Italy’s coronavirus infection rate will go back up to 1.3, from below 1 at present, if schools are reopened, expert Stefano Merler of Trento’s Bruno Kessler Institute told the Higher Health Institute (ISS) on Thursday.
Merler said this would happen even though children are 66% less susceptible to getting the virus.
He said it took an average 6.6 days for symptoms to manifest from the moment of infection, and added that the contagion rate would also go above the epidemiological threshold if restaurants are added to the construction, manufacturing and commerce sectors already slated to be reopened when the lockdown is eased on Monday. Italian schools are set to reopen in September.
Meanwhile, moves by centre-right-led regions in opening up activities ahead of the government’s lockdown easing schedule are “rash and illegitimate”, Premier Giuseppe Conte told the House on Thursday.
League-led northern regions like Lombardy and Veneto have said they will come out of lockdown quicker than the government programme that gradually eases confinement starting Monday, while the centre-right led Calabrian region has reopened bars and restaurants with seats outside.
“We can’t allow the efforts made to become vain due to imprudence shown in this delicate phase,” Conte said.

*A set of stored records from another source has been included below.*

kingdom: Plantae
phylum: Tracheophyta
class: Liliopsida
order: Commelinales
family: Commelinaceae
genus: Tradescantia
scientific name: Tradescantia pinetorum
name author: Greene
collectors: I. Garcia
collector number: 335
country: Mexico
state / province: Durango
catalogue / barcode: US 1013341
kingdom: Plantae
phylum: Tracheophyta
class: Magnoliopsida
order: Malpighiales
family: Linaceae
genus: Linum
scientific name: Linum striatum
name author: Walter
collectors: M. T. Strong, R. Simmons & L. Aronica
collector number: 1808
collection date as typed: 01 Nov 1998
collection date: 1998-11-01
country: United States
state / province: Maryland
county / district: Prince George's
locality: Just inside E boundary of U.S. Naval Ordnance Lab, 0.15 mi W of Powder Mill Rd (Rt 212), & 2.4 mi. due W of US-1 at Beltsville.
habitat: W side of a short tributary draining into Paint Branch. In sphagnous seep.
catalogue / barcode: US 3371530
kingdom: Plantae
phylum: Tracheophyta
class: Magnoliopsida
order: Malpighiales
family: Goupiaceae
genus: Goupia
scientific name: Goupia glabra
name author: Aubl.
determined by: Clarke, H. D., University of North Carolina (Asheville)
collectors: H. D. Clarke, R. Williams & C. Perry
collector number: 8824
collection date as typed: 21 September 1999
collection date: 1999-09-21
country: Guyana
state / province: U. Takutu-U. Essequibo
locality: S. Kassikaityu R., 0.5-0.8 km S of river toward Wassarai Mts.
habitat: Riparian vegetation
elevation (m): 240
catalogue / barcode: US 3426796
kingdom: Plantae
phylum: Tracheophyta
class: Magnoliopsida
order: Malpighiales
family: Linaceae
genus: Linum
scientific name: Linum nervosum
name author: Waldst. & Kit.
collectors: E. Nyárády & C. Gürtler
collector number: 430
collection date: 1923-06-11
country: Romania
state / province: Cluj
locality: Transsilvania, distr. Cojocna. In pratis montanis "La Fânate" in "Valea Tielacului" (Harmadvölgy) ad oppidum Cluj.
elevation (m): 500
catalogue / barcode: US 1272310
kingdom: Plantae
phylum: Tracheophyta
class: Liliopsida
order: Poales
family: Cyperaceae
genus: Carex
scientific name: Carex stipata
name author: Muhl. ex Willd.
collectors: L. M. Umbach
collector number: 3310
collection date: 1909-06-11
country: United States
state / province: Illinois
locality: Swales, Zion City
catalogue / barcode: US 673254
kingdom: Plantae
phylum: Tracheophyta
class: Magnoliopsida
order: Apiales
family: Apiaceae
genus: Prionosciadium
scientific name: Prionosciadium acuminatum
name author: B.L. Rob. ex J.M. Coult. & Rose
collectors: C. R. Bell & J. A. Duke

“Any erratic conduct, like moving from a policy of closing everything to reopening everything, would risk irreversibly compromising these efforts.” The premier said the government “cannot assure in an immediate way a return to normality.
“But if there are fewer infections, there will be more reopenings in May.” Conte announced 15 billion euros in aid for businesses in an upcoming decree and said the government would weigh “the possible reopening, on an experimental footing, of children’s nurseries and infants schools, as well as summer camps”.